In an attempt to do this I tried to execute the code below;

rdd = spark.sparkContext.parallelize(data)
reducedRdd = rdd.reduceByKey( lambda a,b: len(a) + len(b) )
reducedRdd.collect()

The code above produces gives me the following error:

TypeError: object of type 'int' has no len()

The output I expected is as follows;

[('Yip, Françoise', 14), ('Cassavetes, Frank', 15), ('Knight, Shirley (I)', 8), ('Danner, Blythe', 'Pear'), ('Buck (X)', 'Kiwi')]

I have noticed the code below produces the desired results;

reducedRdd = rdd.reduceByKey( lambda a,b: len(str(a)) + len(str(b)) )

Though i am not sure why i would need to convert the variables a and b into strings if they are originally strings to begin with for example i am not sure how the 'Orange' in ("Cassavetes, Frank", 'Orange') can be considered an int.

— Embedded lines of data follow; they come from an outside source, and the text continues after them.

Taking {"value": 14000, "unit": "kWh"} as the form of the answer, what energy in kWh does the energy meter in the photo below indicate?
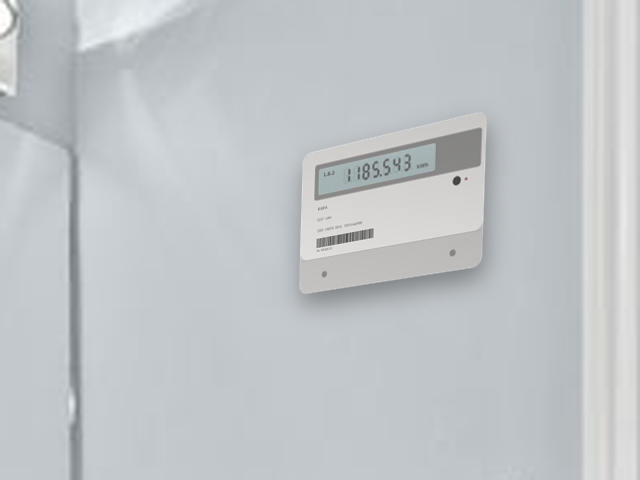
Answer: {"value": 1185.543, "unit": "kWh"}
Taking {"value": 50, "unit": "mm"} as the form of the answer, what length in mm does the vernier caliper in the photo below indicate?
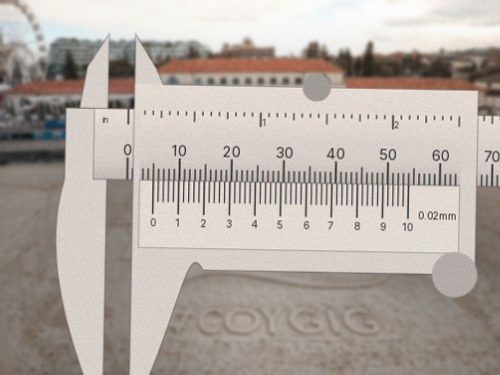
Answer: {"value": 5.0, "unit": "mm"}
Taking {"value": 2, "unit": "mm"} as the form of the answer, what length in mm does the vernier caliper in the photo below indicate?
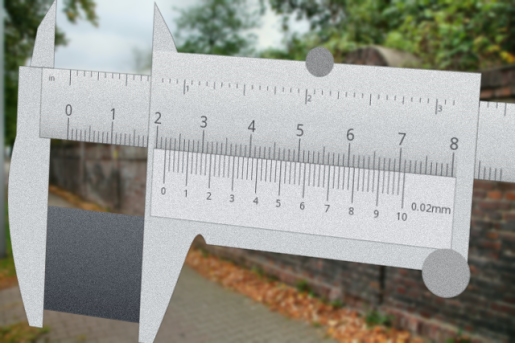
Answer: {"value": 22.0, "unit": "mm"}
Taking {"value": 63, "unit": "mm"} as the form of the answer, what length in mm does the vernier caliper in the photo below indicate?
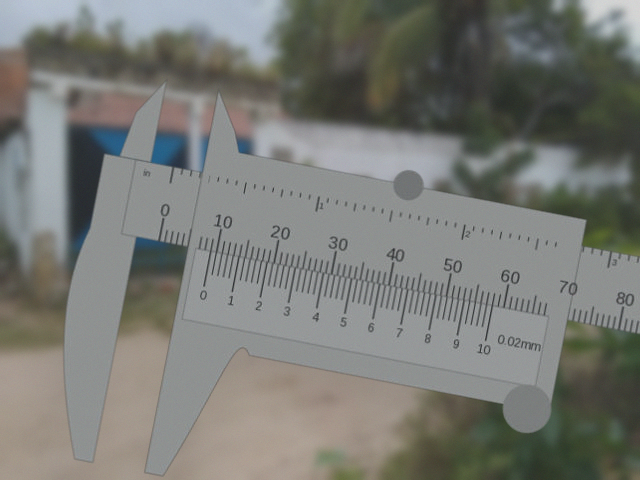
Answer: {"value": 9.0, "unit": "mm"}
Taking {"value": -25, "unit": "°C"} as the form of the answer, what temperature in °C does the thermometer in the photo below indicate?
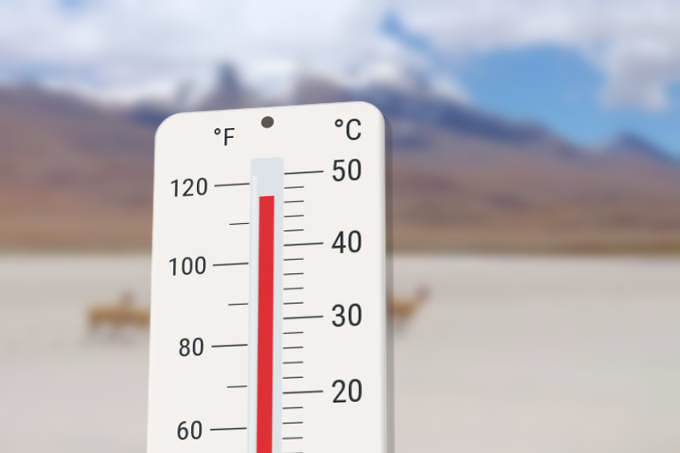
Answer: {"value": 47, "unit": "°C"}
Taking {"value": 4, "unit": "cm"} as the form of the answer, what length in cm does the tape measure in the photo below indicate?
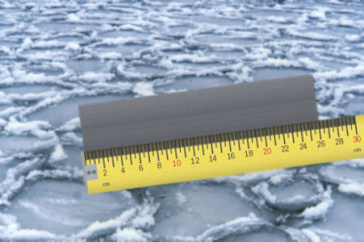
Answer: {"value": 26, "unit": "cm"}
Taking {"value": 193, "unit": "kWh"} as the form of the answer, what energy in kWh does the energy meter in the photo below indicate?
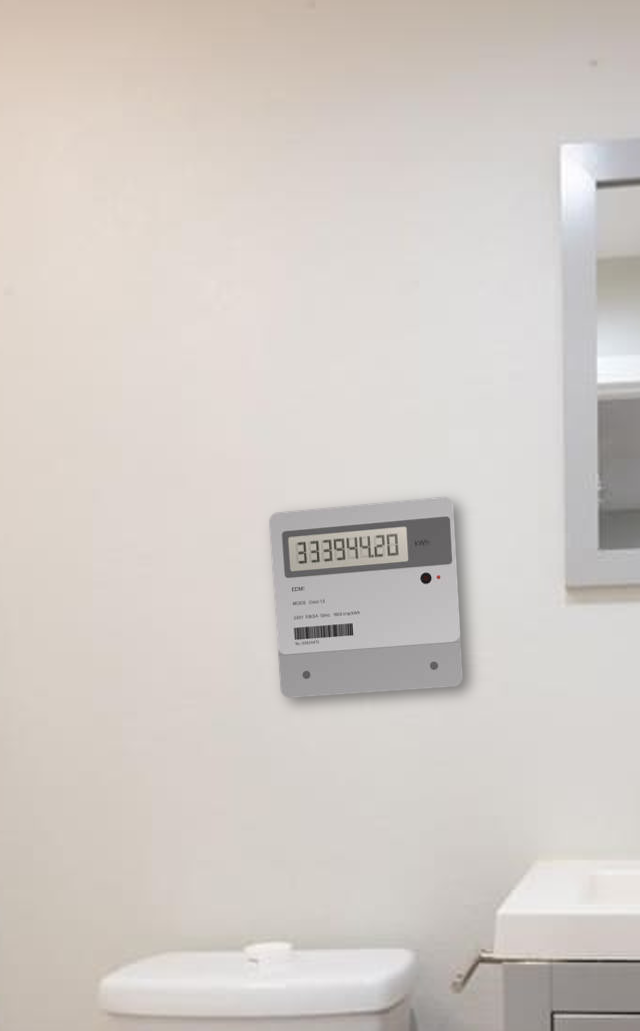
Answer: {"value": 333944.20, "unit": "kWh"}
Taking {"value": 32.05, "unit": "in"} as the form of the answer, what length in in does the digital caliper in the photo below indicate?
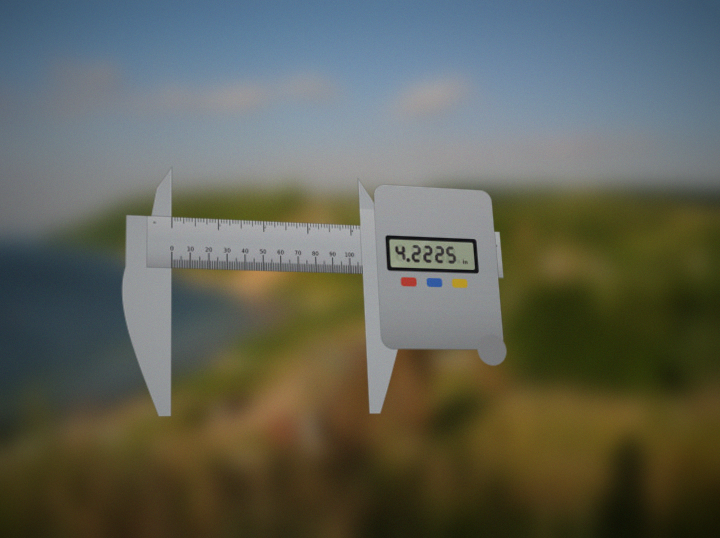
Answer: {"value": 4.2225, "unit": "in"}
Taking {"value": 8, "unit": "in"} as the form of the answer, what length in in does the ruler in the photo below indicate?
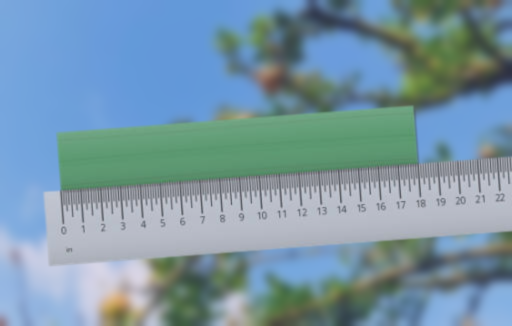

PS i know i can use a number of other functions to achieve the desired results, but i specifically want to know why i am having issues trying to do this using the reduceByKey function.

Solution

The problem in your code is that the reduce function you pass to reduceByKey doesn't produce the same data type as the RDD values. The lambda function returns an int while your values are of type string.

To understand this simply consider how the reduce works. The function is applied to the first 2 values, then the result of the function is added to the third value, and so on...

Note that even the one that worked for you isn't actually correct. For example, it returns ('Danner, Blythe', 'Pear') instead of ('Danner, Blythe', 4).

You should first transform the values into their corresponding length then reduce by key :

reducedRdd = rdd.mapValues(lambda x: len(x)).reduceByKey(lambda a, b: a + b)
print(reducedRdd.collect())
# [('Cassavetes, Frank', 15), ('Danner, Blythe', 4), ('Buck (X)', 4), ('Knight, Shirley (I)', 22), ('Yip, Françoise', 23)]